-- begin --

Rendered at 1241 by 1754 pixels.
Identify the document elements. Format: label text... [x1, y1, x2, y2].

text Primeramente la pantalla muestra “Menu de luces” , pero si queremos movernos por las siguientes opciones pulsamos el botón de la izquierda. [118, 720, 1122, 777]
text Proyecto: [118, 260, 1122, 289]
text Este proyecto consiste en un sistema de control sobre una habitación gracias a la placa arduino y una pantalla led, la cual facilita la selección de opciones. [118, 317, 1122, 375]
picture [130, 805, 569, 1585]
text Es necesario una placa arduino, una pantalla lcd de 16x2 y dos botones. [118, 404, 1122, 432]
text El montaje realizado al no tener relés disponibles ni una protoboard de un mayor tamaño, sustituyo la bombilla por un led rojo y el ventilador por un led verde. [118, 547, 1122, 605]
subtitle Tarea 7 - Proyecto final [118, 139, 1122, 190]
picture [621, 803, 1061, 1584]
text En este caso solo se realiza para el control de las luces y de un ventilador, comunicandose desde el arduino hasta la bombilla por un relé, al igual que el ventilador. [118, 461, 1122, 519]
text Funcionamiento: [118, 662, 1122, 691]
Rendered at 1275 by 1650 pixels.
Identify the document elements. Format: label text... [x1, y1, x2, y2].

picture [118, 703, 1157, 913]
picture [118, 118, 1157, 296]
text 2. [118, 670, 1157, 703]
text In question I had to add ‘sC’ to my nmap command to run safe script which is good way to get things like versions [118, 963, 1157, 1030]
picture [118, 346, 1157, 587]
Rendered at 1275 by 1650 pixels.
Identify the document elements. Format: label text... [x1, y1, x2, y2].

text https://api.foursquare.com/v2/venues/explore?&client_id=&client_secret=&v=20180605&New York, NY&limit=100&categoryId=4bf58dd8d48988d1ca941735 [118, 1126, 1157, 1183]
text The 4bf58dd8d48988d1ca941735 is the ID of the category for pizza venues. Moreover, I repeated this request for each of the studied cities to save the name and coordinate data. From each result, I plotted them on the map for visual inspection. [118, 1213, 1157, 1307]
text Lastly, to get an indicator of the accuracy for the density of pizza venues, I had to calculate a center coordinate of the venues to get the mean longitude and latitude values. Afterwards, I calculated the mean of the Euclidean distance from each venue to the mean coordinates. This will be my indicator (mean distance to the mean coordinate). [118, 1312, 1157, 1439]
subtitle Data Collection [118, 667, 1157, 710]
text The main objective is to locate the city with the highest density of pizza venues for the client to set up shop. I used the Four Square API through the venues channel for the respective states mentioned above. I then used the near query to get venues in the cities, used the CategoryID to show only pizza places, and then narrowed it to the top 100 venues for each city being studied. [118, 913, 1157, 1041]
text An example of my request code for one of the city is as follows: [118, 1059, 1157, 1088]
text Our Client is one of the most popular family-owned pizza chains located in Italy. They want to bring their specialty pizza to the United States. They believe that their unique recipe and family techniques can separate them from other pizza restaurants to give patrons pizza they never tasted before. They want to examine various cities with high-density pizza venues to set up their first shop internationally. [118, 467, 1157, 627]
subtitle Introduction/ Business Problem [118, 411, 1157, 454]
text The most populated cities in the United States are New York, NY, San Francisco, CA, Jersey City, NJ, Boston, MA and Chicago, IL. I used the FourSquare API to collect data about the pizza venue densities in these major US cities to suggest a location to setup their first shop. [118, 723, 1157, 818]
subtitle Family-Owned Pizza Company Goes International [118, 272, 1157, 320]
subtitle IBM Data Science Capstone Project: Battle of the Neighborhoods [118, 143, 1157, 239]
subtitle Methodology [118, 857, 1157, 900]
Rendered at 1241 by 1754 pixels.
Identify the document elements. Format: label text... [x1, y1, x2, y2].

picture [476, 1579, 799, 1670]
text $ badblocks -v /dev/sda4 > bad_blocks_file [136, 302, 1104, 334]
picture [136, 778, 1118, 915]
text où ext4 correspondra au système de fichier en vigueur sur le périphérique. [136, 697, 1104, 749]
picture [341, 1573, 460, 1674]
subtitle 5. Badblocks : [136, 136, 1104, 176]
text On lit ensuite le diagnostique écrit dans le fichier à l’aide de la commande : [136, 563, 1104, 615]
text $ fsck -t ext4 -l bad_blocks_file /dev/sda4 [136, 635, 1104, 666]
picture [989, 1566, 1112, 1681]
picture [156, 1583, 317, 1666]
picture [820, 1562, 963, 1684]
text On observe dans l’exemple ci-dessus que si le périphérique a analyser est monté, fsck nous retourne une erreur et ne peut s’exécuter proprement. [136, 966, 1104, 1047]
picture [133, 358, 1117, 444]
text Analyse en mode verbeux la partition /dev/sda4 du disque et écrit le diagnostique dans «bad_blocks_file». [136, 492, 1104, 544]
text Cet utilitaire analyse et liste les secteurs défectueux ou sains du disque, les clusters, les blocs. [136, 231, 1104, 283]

-- end --

Written task –
Find every line in the records that contains the word "écrit", and copy each of those lines.

Output for this exercise –
text On lit ensuite le diagnostique écrit dans le fichier à l’aide de la commande : [136, 563, 1104, 615]
text Analyse en mode verbeux la partition /dev/sda4 du disque et écrit le diagnostique dans «bad_blocks_file». [136, 492, 1104, 544]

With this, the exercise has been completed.